A11. We sincerely appreciate the reviewer’s comments. In fact, when we prepared the manuscript, we put our discussion part together with the results part. However, when we transferred the manuscript into the template of this journal, we missed the discussion part. We are very sorry for that. We have modified the title of the third part to "Results and Discussion" and the title of the fourth part to "Conclusion" in the revision version and highlighted them in green.

12、Page 21 SI, Table S2: The authors have to change the words “Heilx” to “Helix” and “Rndm. Coil” to “Random Coil”.

A12. We sincerely apologize for these mistakes. We have corrected them in the revised version.

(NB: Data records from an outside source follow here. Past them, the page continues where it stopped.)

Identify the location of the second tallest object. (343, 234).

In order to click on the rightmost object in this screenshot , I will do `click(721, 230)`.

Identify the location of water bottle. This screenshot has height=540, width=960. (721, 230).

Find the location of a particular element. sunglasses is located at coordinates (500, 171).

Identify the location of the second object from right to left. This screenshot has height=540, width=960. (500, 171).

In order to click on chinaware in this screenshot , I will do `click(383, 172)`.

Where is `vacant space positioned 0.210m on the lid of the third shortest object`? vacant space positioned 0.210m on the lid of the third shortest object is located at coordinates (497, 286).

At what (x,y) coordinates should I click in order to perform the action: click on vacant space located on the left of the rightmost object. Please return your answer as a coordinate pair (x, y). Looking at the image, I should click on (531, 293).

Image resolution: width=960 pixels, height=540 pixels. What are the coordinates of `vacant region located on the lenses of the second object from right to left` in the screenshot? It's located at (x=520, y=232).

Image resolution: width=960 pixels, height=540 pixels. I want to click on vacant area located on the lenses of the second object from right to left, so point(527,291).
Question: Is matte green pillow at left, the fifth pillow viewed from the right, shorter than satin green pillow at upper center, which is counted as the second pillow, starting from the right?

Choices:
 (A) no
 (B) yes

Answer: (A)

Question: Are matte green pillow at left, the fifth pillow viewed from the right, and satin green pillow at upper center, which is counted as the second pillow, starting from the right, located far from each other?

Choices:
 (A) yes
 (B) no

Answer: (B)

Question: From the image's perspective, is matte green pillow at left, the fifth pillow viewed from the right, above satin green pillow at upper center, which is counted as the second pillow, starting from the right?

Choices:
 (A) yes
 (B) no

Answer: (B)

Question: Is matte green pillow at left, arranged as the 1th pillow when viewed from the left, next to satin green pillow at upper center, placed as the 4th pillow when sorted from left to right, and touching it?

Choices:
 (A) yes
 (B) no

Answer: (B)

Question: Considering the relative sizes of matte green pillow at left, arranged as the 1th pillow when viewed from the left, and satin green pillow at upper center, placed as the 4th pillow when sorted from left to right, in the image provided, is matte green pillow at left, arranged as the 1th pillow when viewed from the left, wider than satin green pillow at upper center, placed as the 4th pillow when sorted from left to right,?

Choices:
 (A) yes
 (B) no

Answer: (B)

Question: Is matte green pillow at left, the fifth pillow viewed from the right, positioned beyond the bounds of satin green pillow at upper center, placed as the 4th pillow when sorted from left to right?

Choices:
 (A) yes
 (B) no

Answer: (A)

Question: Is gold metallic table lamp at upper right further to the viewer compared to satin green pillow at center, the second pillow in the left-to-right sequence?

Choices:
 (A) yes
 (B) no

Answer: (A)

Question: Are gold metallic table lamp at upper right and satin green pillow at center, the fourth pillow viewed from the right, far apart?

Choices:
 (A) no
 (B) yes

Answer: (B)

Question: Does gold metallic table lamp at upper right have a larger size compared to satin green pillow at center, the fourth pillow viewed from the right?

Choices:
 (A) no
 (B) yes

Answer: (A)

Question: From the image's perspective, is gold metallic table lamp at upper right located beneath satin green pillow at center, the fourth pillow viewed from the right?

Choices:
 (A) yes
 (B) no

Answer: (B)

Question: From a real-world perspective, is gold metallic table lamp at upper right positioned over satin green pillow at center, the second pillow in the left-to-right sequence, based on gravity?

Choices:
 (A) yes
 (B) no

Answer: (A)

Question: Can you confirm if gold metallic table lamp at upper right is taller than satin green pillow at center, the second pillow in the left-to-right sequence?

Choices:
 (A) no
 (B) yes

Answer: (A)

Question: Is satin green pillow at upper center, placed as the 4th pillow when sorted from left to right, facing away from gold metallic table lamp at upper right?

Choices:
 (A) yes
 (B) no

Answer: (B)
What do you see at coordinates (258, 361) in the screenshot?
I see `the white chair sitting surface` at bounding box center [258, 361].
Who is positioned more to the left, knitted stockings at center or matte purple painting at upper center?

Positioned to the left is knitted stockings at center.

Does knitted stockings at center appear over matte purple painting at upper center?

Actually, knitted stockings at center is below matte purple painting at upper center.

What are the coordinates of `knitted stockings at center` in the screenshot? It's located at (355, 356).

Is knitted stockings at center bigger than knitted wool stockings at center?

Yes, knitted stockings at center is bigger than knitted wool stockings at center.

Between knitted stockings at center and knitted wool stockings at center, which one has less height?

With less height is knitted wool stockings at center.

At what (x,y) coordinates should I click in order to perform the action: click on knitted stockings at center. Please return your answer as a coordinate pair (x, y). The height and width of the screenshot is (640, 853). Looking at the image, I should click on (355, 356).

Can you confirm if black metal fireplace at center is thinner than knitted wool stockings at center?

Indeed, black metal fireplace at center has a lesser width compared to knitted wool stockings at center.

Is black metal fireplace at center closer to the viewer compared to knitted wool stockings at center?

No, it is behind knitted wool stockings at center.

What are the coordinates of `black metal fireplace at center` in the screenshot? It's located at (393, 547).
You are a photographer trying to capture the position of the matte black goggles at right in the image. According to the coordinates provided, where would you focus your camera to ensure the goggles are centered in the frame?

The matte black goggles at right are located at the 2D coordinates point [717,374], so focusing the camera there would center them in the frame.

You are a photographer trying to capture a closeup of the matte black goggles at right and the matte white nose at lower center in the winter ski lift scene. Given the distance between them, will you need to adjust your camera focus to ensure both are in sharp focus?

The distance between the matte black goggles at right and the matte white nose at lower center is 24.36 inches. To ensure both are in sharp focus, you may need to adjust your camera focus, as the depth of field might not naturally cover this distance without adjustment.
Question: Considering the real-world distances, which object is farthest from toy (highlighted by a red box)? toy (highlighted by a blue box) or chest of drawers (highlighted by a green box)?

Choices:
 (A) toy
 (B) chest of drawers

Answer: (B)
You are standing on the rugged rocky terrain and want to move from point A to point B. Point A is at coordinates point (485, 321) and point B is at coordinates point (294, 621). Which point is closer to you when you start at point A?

Author Response File: Author Response.docx

Round 2

Reviewer 1 Report

This paper was already very good. After introducing language corrections is almost perfect. Some grammar corrections in Supplement can be introduced on Editorail level (look at Section 8; Suppl.)

I recommned this work to publish

Reviewer 3 Report

The authors have correctly answered to all the questions raised by the reviewers and significantly improved their manuscript.

I therefore recommend this manuscript for publication in Pharmaceutics.